» **The problem**
For every record, give an exact copy that has no pictures in it.

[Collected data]
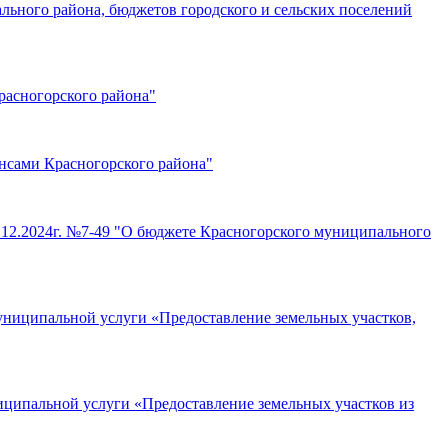
льного района, бюджетов городского и сельских поселений
асногорского района"
нсами Красногорского района"
7.12.2024г. №7-49 "О бюджете Красногорского муниципального
униципальной услуги «Предоставление земельных участков,
иципальной услуги «Предоставление земельных участков из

» **Task answer**
льного района, бюджетов городского и сельских поселений
асногорского района"
нсами Красногорского района"
7.12.2024г. №7-49 "О бюджете Красногорского муниципального
униципальной услуги «Предоставление земельных участков,
иципальной услуги «Предоставление земельных участков из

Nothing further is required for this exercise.